I spent a really enjoyable evening last night at the IOE, listening to a debate about the future of history education. The chair was David Cannadine whose (occasionally a little sharp) wit kept the debate at the IOE moving at cracking pace. I made a short (and perhaps over adrenalized) point of my own which made Lord Baker look at his watch, we learned that there is a lot of common ground across the history teaching profession, and I learned that you can’t judge a book by it’s cover. The evening was a search for common ground, and I think plenty was found, though there were also some cracks emerging.
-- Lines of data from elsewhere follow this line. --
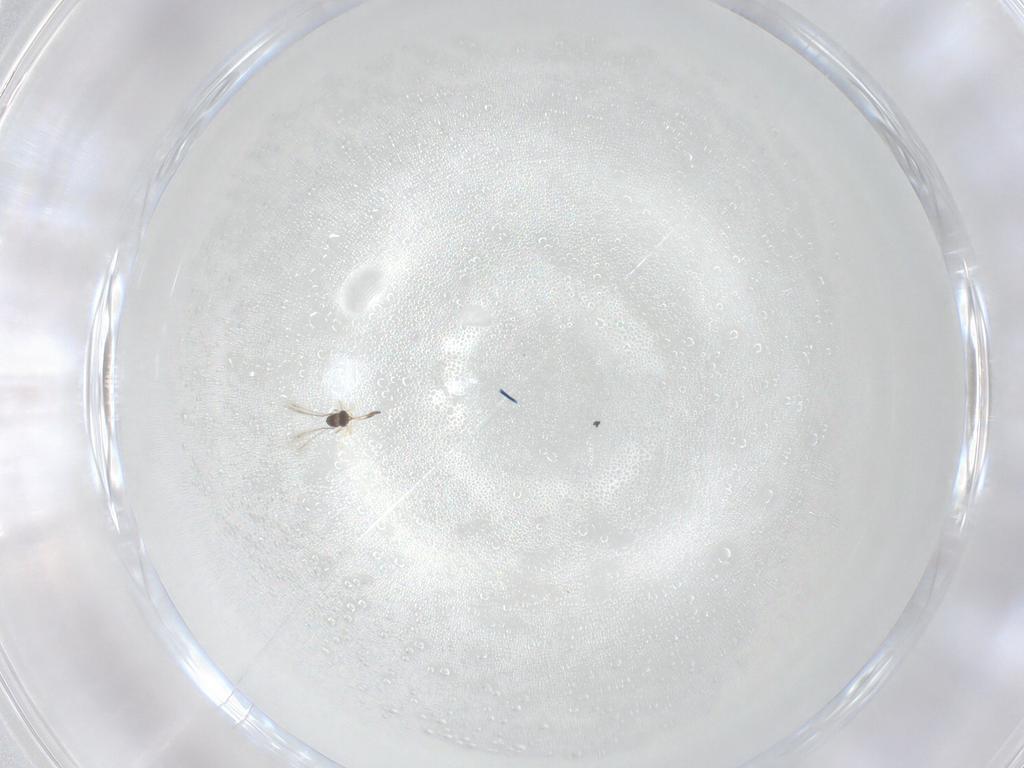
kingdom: Animalia
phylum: Arthropoda
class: Insecta
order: Hymenoptera
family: Mymaridae
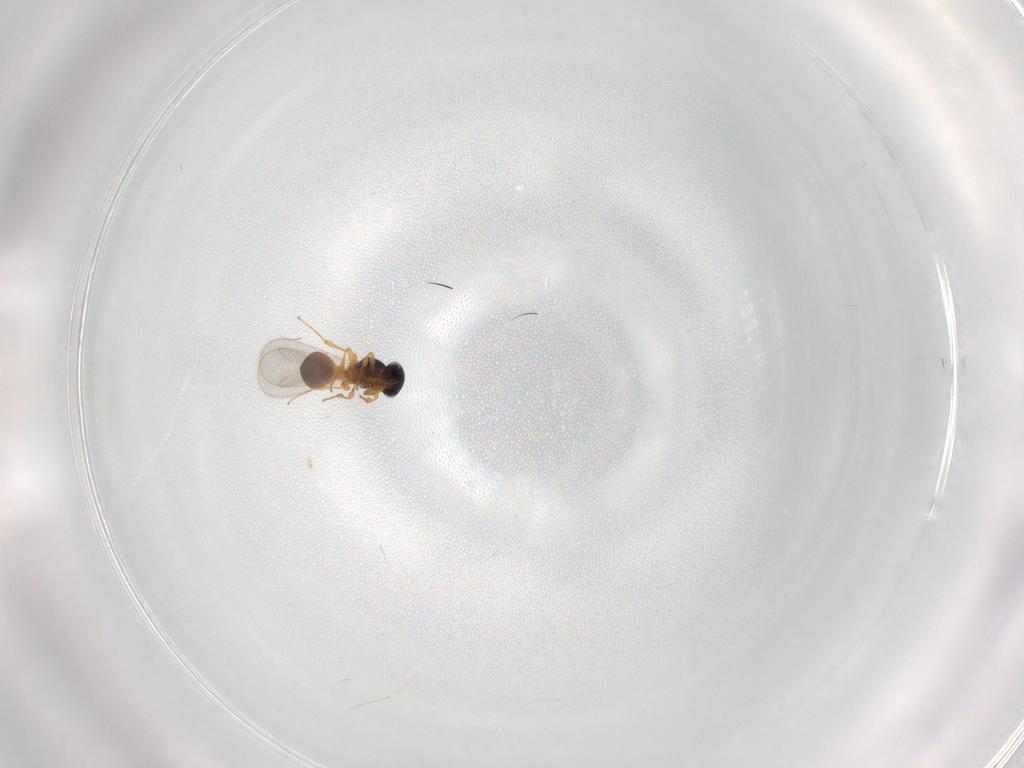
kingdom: Animalia
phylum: Arthropoda
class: Insecta
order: Hymenoptera
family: Platygastridae
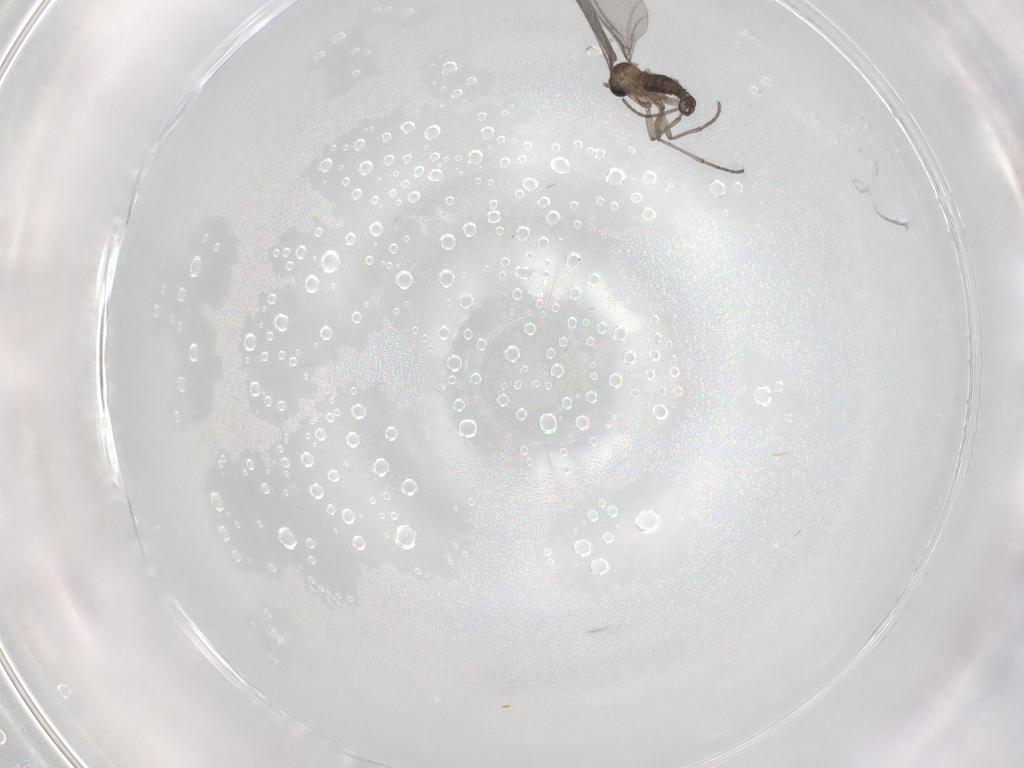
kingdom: Animalia
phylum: Arthropoda
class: Insecta
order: Diptera
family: Sciaridae
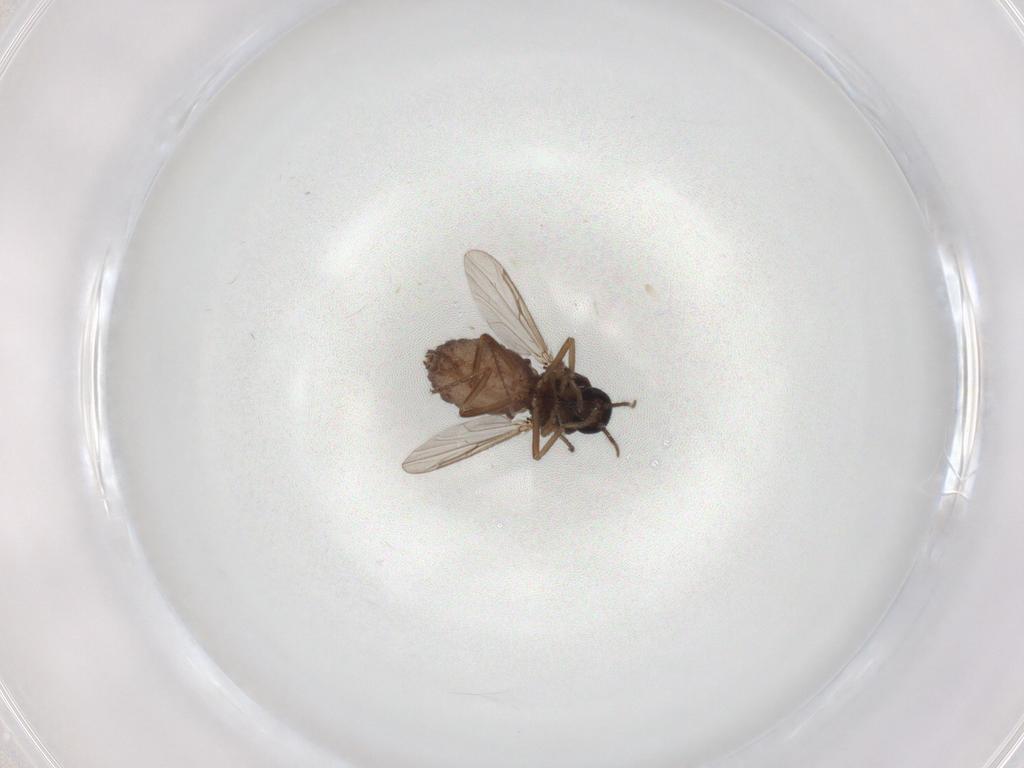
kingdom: Animalia
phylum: Arthropoda
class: Insecta
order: Diptera
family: Ceratopogonidae
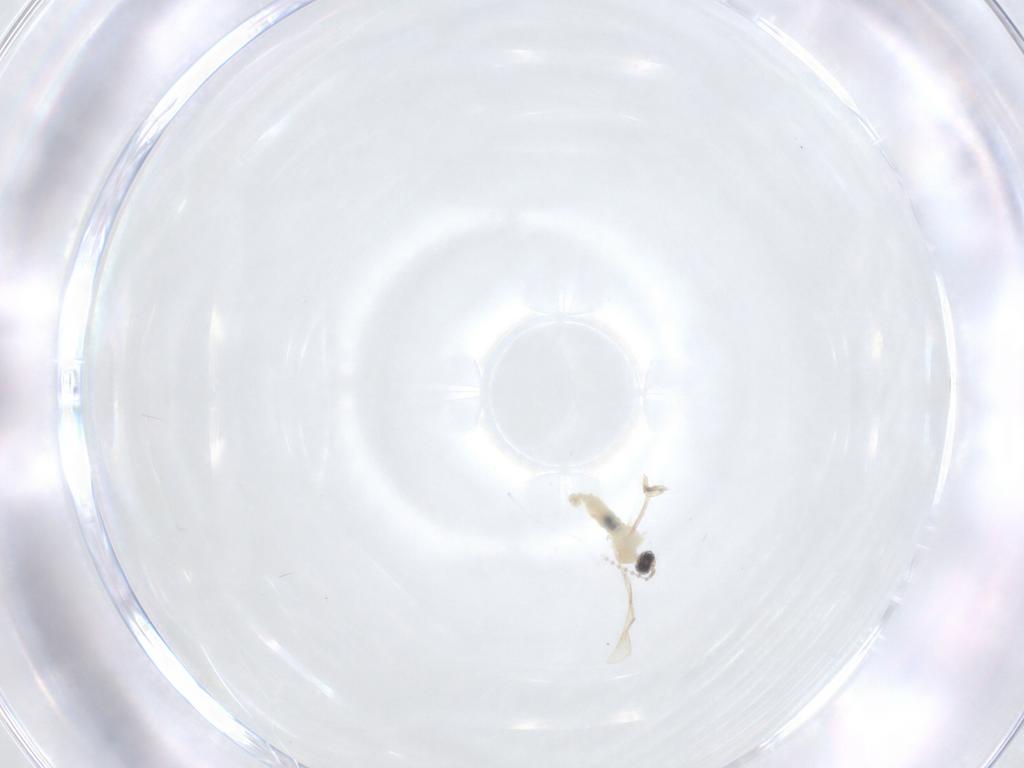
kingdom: Animalia
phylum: Arthropoda
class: Insecta
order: Diptera
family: Cecidomyiidae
The thing that really stuck out for me was the high level of support for the broad framework approach of the current National Curriculum. Every member of the panel (with the exception of Lord Baker, who didn’t really have much to say on point) praised the approach of the current NC, and warned against a NC for history that was too prescriptive. The audience was receptive to the use of multicultural history not merely to cater for students’ individual needs, but as an education for all students about the history of the world and of the people in it. There was no appetite for massive reform of the history curriculum, even and especially from the member of the panel from whom one might expect a call for change.
Steve Mastin (History teacher and Tory parliamentary candidate) emerged as a thoughtful, engaging and committed history teacher, and was a lesson for those of us too keen to judge a book by its political cover. His frank comments that it was obvious that Mr N. Ferguson had been in very few history classrooms recently, and his (Mastin’s) impassioned defence of the history teaching profession to Lord Baker (after the latter used a hoary old example of a dreadful ‘imagine you’re in the middle of the black death’ lesson that he’d observed in the 80s as a reason for doubting the quality of history teaching) were heartfelt and welcome. Mastin has Gove’s ear, we are told. Hopefully Gove will start to listen to him before tearing down the history curriculum.
The risk to school history indeed seemed not to come (directly at least, and more on this below) from central government, but from Senior Management Teams, themselves under pressure from a culture of league table comparisons. This pressure causes Key Stage Three curricula to be squished into two years, rather than three. It also causes students to be herded into ‘pathways’ that restrict their choices at KS4 (and forbid many students who are not predicted to get a C or above from even attempting the exam). A cycle is formed in some schools where specialist staff are not recruited as GCSE numbers are too low, meaning that non-specialists teach KS3, which in turn further reduces the quality of history that such students experience, with an effect on attainment at KS3 and 4 and take up of GCSE. Once again I’m glad to head a department in a school in which history has been a very popular and influential subject, I realise with a growing sense of responsibility that this must not change on my watch.
There are some cracks emerging however. The most worrying difference in the hall was that between those who tend to think that sources should play less of a part in history education and those, like Chris Husbands argue that we have a duty to teach history in an intellectually respectable way, and that history cannot be divorced from the evidential base upon which it is built. Katharine Burn recognised that using sources, and asking students to form judgements based on sources and on their own knowledge of a period is hard, but went on to argue, alongside Chris Husbands that it is our job to teach hard things.
This leads me to my final crack in the consensus, and the reason why I’m still worried about the approach the coalition will take to history education. The talk online about sources (and to an extent in the hall last night) tends to use examples and anecdotes from several years ago. Last night Lord Baker gave an example of a dreadful (crass was the word Steve Mastin used) empathy lesson from the 80’s. In the press and in online debates we still hear about the battle of skills v content that thinking history teachers put to rest ages ago. We heard last night how Mr Ferguson was as surprised as others to be invited to help write the history curriculum for England at the Hay on Wye festival. Nick Gibb uses the example of Dewey (!) and bemoans ‘discovery learning’ as the reasons for falling standards in schools. My fear is that the attack on schools and on school history in particular will be so ad-hoc, unfocused, anecdotal, and yet so furious that; firstly teachers will not know what they are arguing about, for or against; and secondly that the prescriptions will be ill thought through, ideologically driven and dreadful for history as a subject.
There was some evidence from the floor that this might be the case if the academies programme is expanded without protection for subjects such as history. The work of the Historical Association into the place of school history in academies shows that it is increasingly marginalised in terms of timetable and monetary resources, and that many students in academies are barred from taking history at KS4. My fear is that increasing diversity in the school system without a rigorously enforced entitlement for history education will lead to ‘types’ of schools in which ‘types’ of students get the education others think they deserve, rather than the start in life and the knowledge of the world (and of how it works) which is their birthright as human beings.